Non-Gaussianity in multi-field inflation
Francis Bernardeau, Jean-Philippe Uzan
TL;DR
This work investigates generating primordial non-Gaussianity during inflation without spoiling a nearly scale-invariant adiabatic power spectrum. It identifies a mechanism in two-field inflation where non-Gaussian isocurvature fluctuations, produced naturally by a quartic self-interaction, are transferred to adiabatic perturbations through a bend in the field-space trajectory, with the amount of non-Gaussianity governed by the bending angle Δθ and a single parameter ν3. The authors develop a classical, super-Hubble stochastic treatment to compute the isocurvature PDF and its cumulants, showing that the observable perturbations are a Gaussian part plus a non-Gaussian part of the same variance, with a PDF whose tails can be enhanced or bounded depending on the sign of the quartic coupling.
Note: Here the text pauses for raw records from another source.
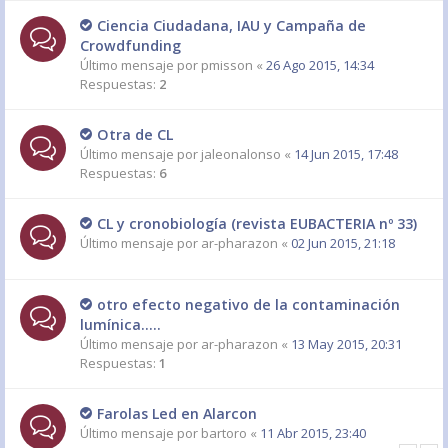
Ciencia Ciudadana, IAU y Campaña de
Crowdfunding
Último mensaje por
pmisson
«
26 Ago 2015, 14:34
Respuestas:
2
Otra de CL
Último mensaje por
jaleonalonso
«
14 Jun 2015, 17:48
Respuestas:
6
CL y cronobiología (revista EUBACTERIA nº 33)
Último mensaje por
ar-pharazon
«
02 Jun 2015, 21:18
otro efecto negativo de la contaminación
lumínica.....
Último mensaje por
ar-pharazon
«
13 May 2015, 20:31
Respuestas:
1
Farolas Led en Alarcon
Último mensaje por
bartoro
«
11 Abr 2015, 23:40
This framework yields clear, testable predictions for CMB and large-scale structure, offering a distinct source of primordial non-Gaussianity that can be distinguished from gravitational non-linearities.
Abstract
This article investigates the generation of non-Gaussianity during inflation. In the context of multi-field inflation, we detail a mechanism that can create significant primordial non-Gaussianities in the adiabatic mode while preserving the scale invariance of the power spectrum. This mechanism is based on the generation of non-Gaussian isocurvature fluctuations which are then transfered to the adiabatic modes through a bend in the classical inflaton trajectory. Natural realizations involve quartic self-interaction terms for which a full computation can be performed. The expected statistical properties of the resulting metric fluctuations are shown to be the superposition of a Gaussian and a non-Gaussian contribution of the same variance. The relative weight of these two contributions is related to the total bending in field space. We explicit the non-Gaussian probability distribution function which appears to be described by a single new parameter. Only two new parameters therefore suffice in describing the non-Gaussianity.